Narrazione e propaganda sono state redatte per costringerci a osservare la pagliuzza nell'occhio di Khartum, senza tener conto che la trave è conficcata nel bulbo oculare di Port Sudan. È acclarato che la capitale sudanese sia sprofondata nel caos totale da ormai un paio di settimane, ma i destini del conflitto si stanno decidendo a 800 km di distanza dall'epicentro del dramma, sotto la regia di Putin. I danni cagionati degli scontri tra le Forze paramilitari del Supporto Rapido (Rsf) del generale Mohamed Hamdan Dagalo e l'esercito regolare del comandante Abdelfattah Al Burhan, li pagherà l'Europa in termini d'immigrazione. L'Unhcr parla di 20mila persone in fuga da quando è cominciato il conflitto. L'esodo potrebbe però riguardare milioni di persone, che stanno scappando soprattutto dalla regione occidentale del Darfur per cercare rifugio nel vicino Ciad, dove già vengono ospitati almeno 400mila rifugiati sudanesi. «La crisi in Sudan farà aumentare le partenze dei profughi - fanno sapere i rappresentanti dell'ong Sos Mediterrané - quello che sta accadendo aggrava una situazione di grande sofferenza per la popolazione civile e chiaramente spingerà le persone a spostarsi dal Paese».

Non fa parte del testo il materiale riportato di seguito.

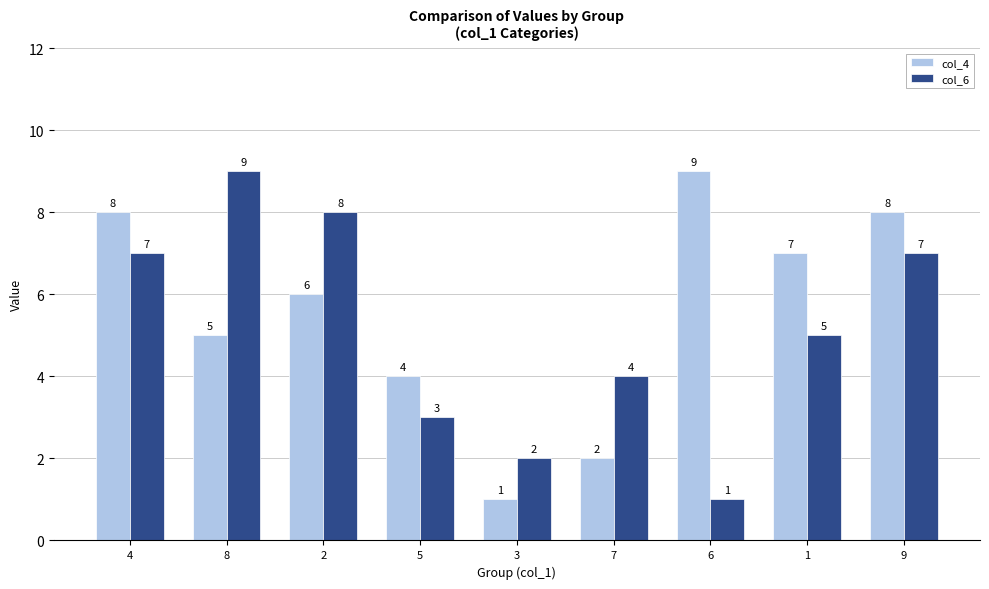

How many data points in col_6 are less than 5?

4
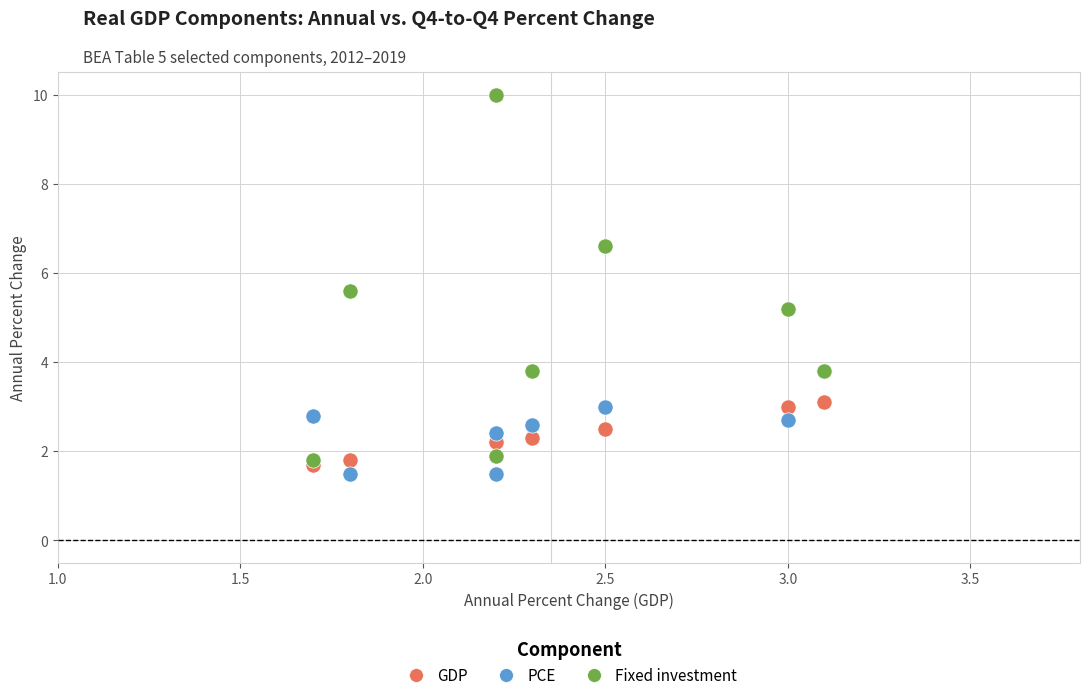

What are all the series names shown in the legend?

GDP, PCE, Fixed investment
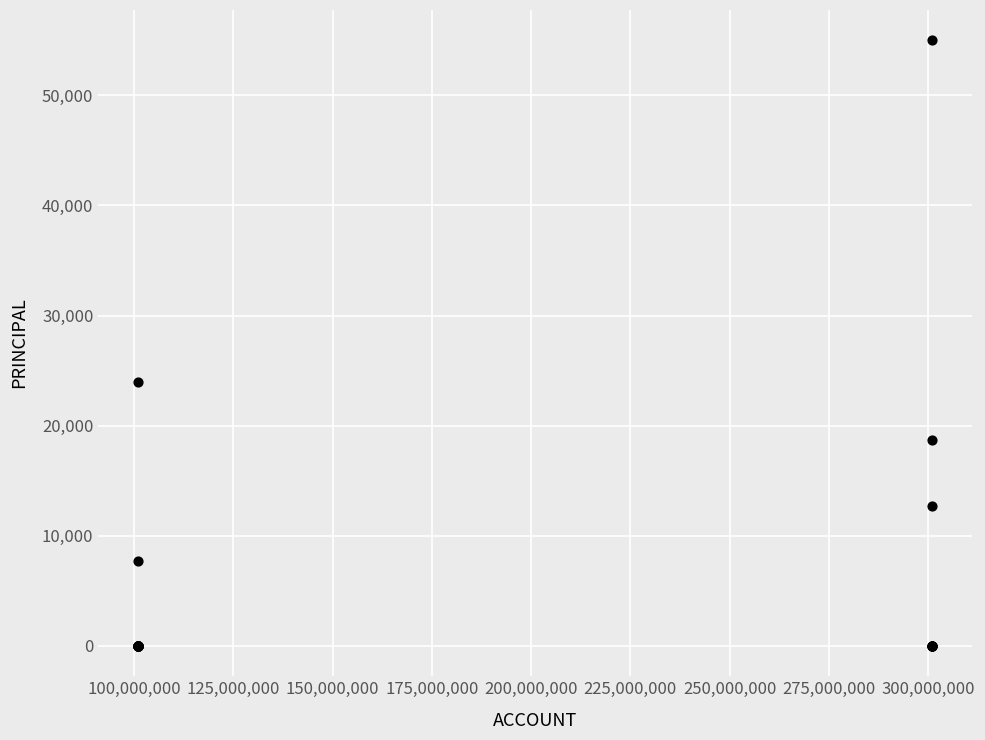

What Y value in the scatter plot is closest to 27500?

24000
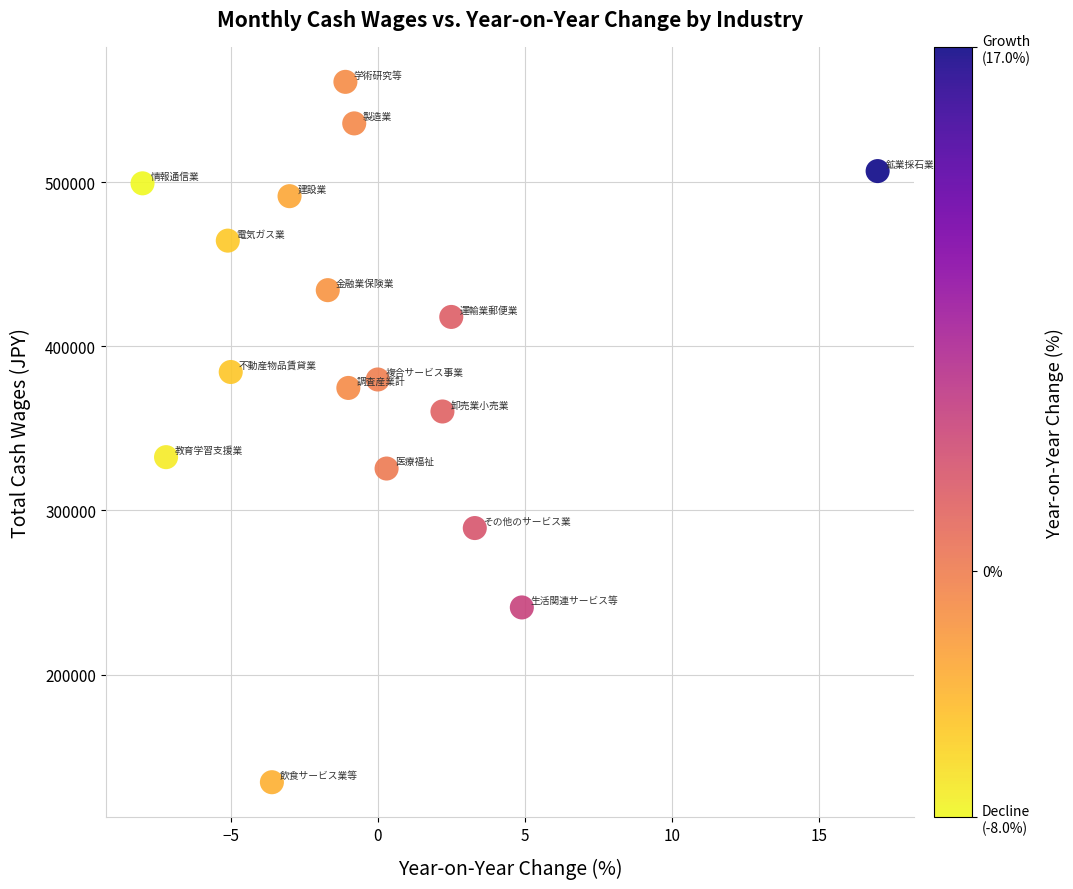

What is the range of Y values (max minus min)?

426591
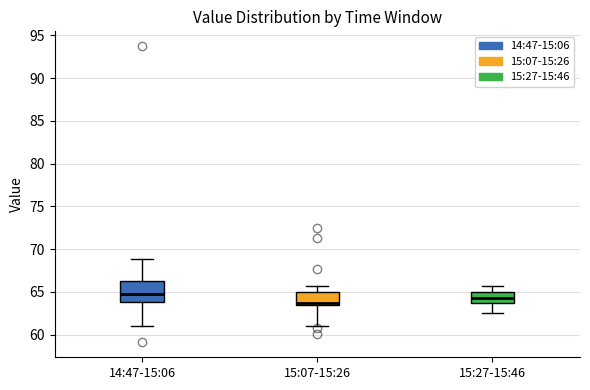

Reading left to right, read every box against the y-axis: the position of its median line, the range the box covers, and the ends of its whiskers. The values are not printed on the chart, so give them approximately, as read against the axis.

14:47-15:06: median 64.5, box 64.0 to 66.0, whiskers 61.0 to 69.0
15:07-15:26: median 63.5 (just above the box's lower edge), box 63.5 to 65.0, whiskers 61.0 to 65.5
15:27-15:46: median 64.5, box 63.5 to 65.0, whiskers 62.5 to 65.5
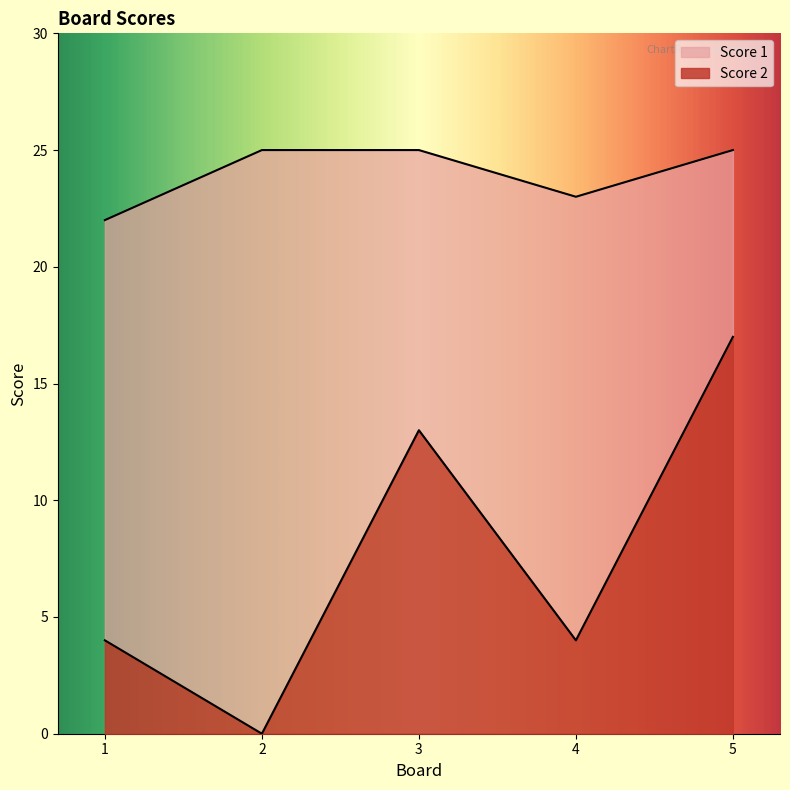

Reading left to right, what are all the values shown in this chart?

Score 2: 1=4	2=0	3=13	4=4	5=17
Score 1: 1=22	2=25	3=25	4=23	5=25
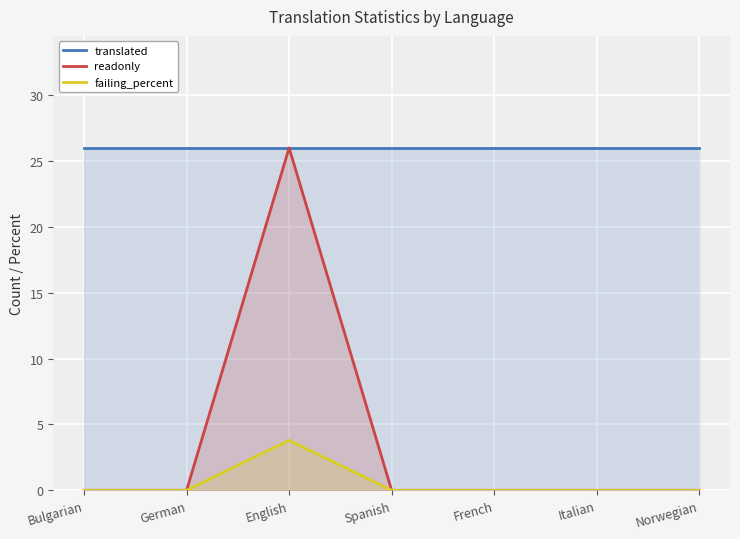

What is the highest value of the readonly series?

26.0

La guerra civile, in una nazione martoriata fino al 2019 dalla feroce dittatura di Omar al-Bashir, è esplosa per mettere le mani su Port Sudan. A quelle latitudini, Mosca sta insistendo per costruire un hub militare e commerciale, in una delle vie marittime più strategiche al mondo. Il Cremlino, messo alle strette dalle sanzioni e da una congiuntura internazionale non proprio favorevole dopo l'invasione dell'Ucraina, ha fretta di chiudere l'accordo. Con Port Sudan, Putin controllerebbe un tratto di mare attraverso il quale transita il 12% del commercio mondiale, l'8% del gas naturale liquefatto, circa un milione di barili di petrolio al giorno, e potrebbe continuare a curare i molteplici interessi che ha nel Continente Nero. I recenti incontri tra il ministro degli Esteri Lavrov e il capo della giunta militare Al Buhran hanno tuttavia portato a un nulla di fatto. Qualcuno sostiene che a consigliare ad Al Buhran di prendere tempo sia stato l'alleato egiziano Al Sisi, al quale Biden ha chiesto di scaricare la Russia e fornire armi a kiev. Così Mosca ha deciso di puntare sui paramilitari della Rsf, promettendo al generale Dagalo di collocarlo alla guida del Paese in cambio della luce verde su Port Sudan. Le armate del Supporto Rapido sono sostenute dalla milizia privata Wagner, che nei giorni scorsi ha fornito uno stock di missili terra-aria per piegare l'esercito regolare. Gli squadroni di Prigozhin, che in Ucraina sono gli unici ad aver ottenuto risultati considerevoli dall'inizio dell'Operazione Speciale, controllano da tempo alcuni siti minerari per l'estrazione dell'oro, soprattutto nel Darfur, e con il sostegno di società compiacenti rivendono il metallo prezioso all'estero, in gran parte alla Russia e agli Emirati Arabi. La sicurezza è stata garantita finora proprio da Dagalo, che grazie ai russi ha accumulato enormi ricchezze, diventando uno degli uomini più ricchi del Sudan.
Putin cerca due obiettivi in una volta sola: prendere l'hub sul Mar Rosso e ferire mortalmente l'Europa con la bomba migratoria. Il Sudan è un'area cruciale per lo sviluppo di movimenti migratori, in larga parte costituiti da giovani e alimentati da conflitti, instabilità politica e difficili condizioni economiche.